Von Kai Lange
Frankfurt am Main - Derzeit sorgen sich Manager von BMW
, Daimler
, Volkswagen
oder Porsche
eher um die schleppende Nachfrage in Deutschland sowie um die regelmäßig wiederkehrenden Rabattschlachten. Laut einer Studie der Wirtschaftsprüfungsgesellschaft PricewaterhouseCoopers (PwC) haben sie jedoch Anlass, auf Sicht der nächsten Jahre etwas zu entspannen: Die Automobilproduktion in Deutschland werde mittelfristig stärker wachsen als in jedem anderen Land der Europäischen Union, heißt es im "Global Automotive Financial Review 2007".
Am Standort Deutschland würden in- und ausländische Hersteller im Jahr 2014 rund 900.000 Pkw mehr fertigen als 2006, heißt es in dem Szenario von PwC. "Steigende Einkommen in Schwellenländern wie China und Indien führen weltweit zu einer höheren Nachfrage im Premium-Segment. Von diesem Trend kann der Standort Deutschland überdurchschnittlich profitieren" sagt Felix Kuhnert, Leiter der Automobilberatung bei PwC. Schon heute könnten deutsche Premiumhersteller bei manchen Modellen die Nachfrage in China nicht voll befriedigen.
"Wir gehen davon aus, dass wir in den kommenden Jahren bei den deutschen Produktionsstätten eine im Durchschnitt wieder deutlich höhere Auslastung sehen werden", ergänzt Kuhnert im Gespräch mit manager-magazin.de. Die heimische Produktion, nicht Werke im Ausland, seien daher primärer Profiteur der weltweiten Nachfragesteigerung.

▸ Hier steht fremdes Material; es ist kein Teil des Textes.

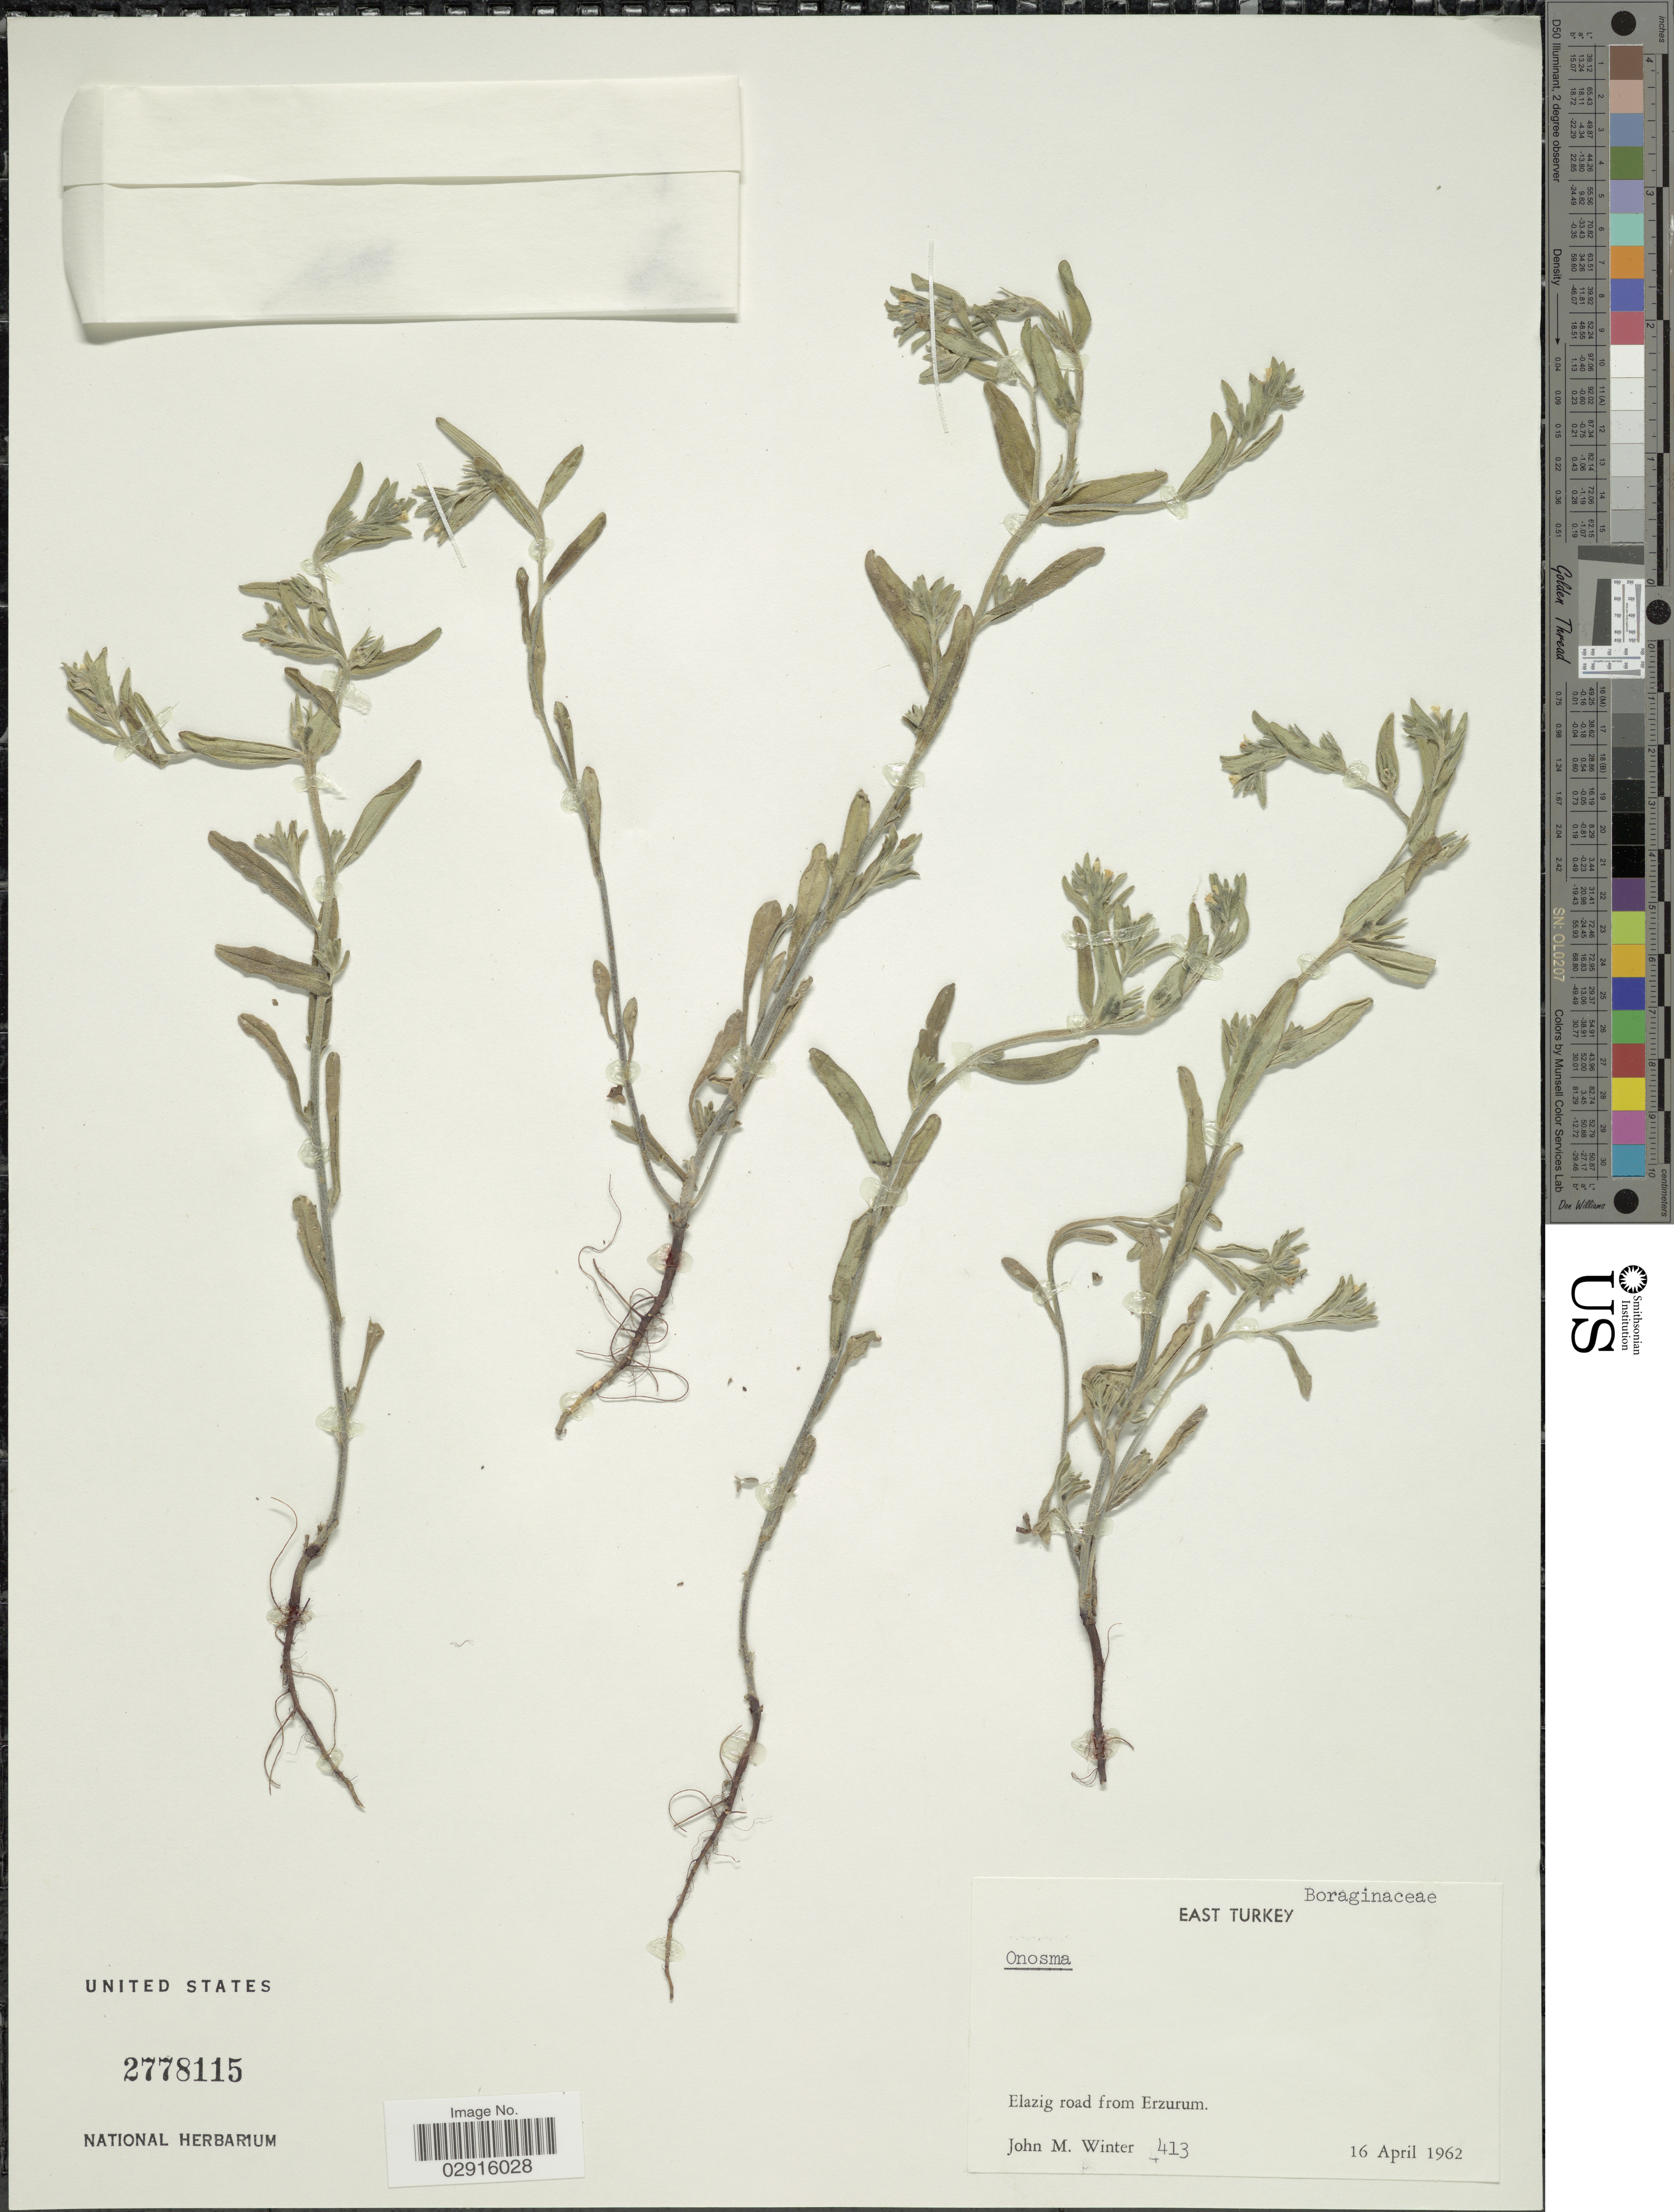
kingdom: Plantae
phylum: Tracheophyta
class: Magnoliopsida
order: Boraginales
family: Boraginaceae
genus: Onosma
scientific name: Onosma sp.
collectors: J. M. Winter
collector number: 413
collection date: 1962-04-16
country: Turkey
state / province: Erzurum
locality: East Turkey, Elazig road from Erzurum.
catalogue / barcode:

"Sofern die bestehenden Kapazitäten nicht ausreichen, erwarten wir sowohl eine Modernisierung oder Erweiterung der heimischen Produktionsstätten, als auch den Bau neuer Produktionsstätten", meint Kuhnert. Der Bau neuer Anlagen entfalle jedoch vor allem auf die aufstrebenden BRIC Staaten Brasilien, Russland, Indien oder China.
Weltweit dürfte die globale Automobilindustrie ihre Produktion im Jahr 2014 um knapp 20 Prozent auf rund 77 Millionen Pkw steigern, schätzt PwC. Der Großteil des erwarteten Zuwachses entfalle zwar auf Boomstaaten wie China und Indien, jedoch trügen die Standorte der Industrieländer voraussichtlich gut ein Drittel zum Volumenanstieg bei.